Dumbledore Vs. Voldemort
Of all the wizard battles in the films, the one that comes at the end of Harry Potter And The Order Of The Phoenix feels most intense, because it involves two matched masters, and series hero Harry Potter is little more than a piece of flotsam getting batted around the room. When Voldemort shows up to kill Harry and Dumbledore shows up to defend him, the two quickly lose sight of everything but each other, and launch into a dramatic pyrotechnic showdown that involves fire, water, broken glass, waves of energy, and sheer determination. It also involves Ralph Fiennes as Voldemort at his swanniest, smugly treating the fight as a ballet of destruction.
Riddikulus!
After two successive Defense Against The Dark Arts teachers with nothing much to offer, Remus Lupin is a breath of fresh air: He knows what he’s doing as a spellcaster, he genuinely cares about his students, and he makes a lively game out of standing up to an authentically scary hazard. After teaching his students about boggarts—monsters who take the form of whatever the wizard they’re facing fears most—he teaches them how to defend themselves with a wave of the wand, a shouted “Riddikulus!” and a mental image of their fears made, well, ridiculous.
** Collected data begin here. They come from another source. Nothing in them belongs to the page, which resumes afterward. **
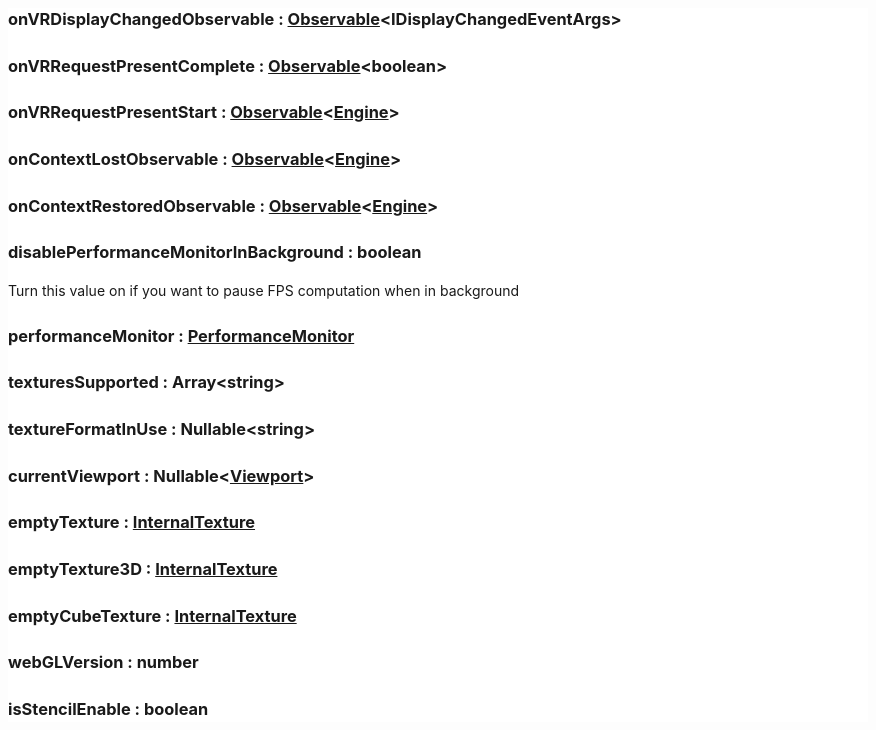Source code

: 
### onVRDisplayChangedObservable : [Observable](/classes/3.1/Observable)&lt;IDisplayChangedEventArgs&gt;


### onVRRequestPresentComplete : [Observable](/classes/3.1/Observable)&lt;boolean&gt;


### onVRRequestPresentStart : [Observable](/classes/3.1/Observable)&lt;[Engine](/classes/3.1/Engine)&gt;


### onContextLostObservable : [Observable](/classes/3.1/Observable)&lt;[Engine](/classes/3.1/Engine)&gt;


### onContextRestoredObservable : [Observable](/classes/3.1/Observable)&lt;[Engine](/classes/3.1/Engine)&gt;


### disablePerformanceMonitorInBackground : boolean

Turn this value on if you want to pause FPS computation when in background
### performanceMonitor : [PerformanceMonitor](/classes/3.1/PerformanceMonitor)


### texturesSupported : Array&lt;string&gt;


### textureFormatInUse : Nullable&lt;string&gt;


### currentViewport : Nullable&lt;[Viewport](/classes/3.1/Viewport)&gt;


### emptyTexture : [InternalTexture](/classes/3.1/InternalTexture)


### emptyTexture3D : [InternalTexture](/classes/3.1/InternalTexture)


### emptyCubeTexture : [InternalTexture](/classes/3.1/InternalTexture)


### webGLVersion : number


### isStencilEnable : boolean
In the movie version of Prisoner Of Azkaban, director Alfonso Cuarón gives this scene a lively, funny snap, setting it to John Williams’ chopped-up take on Benny Goodman’s “Sing, Sing, Sing” (which Lupin plays on a Victrola, further revealing himself as the Hogwarts teacher with the best sense of humor and style), and using it to bring up playful images of Alan Rickman in fussy grandma drag and a spider on roller skates. (The giant clown-in-the-box? That’s just creepy.) Best of all, it’s something incredibly rare in the film versions: A sense of a normal day-in-the-life at Hogwarts, where the kids are actually learning something, and people besides the three protagonists get a shot at proving themselves. Then Harry Potter just has to step up and ruin everything by being Harry Potter, and the scene goes from hilarity to drama in one well-directed heartbeat.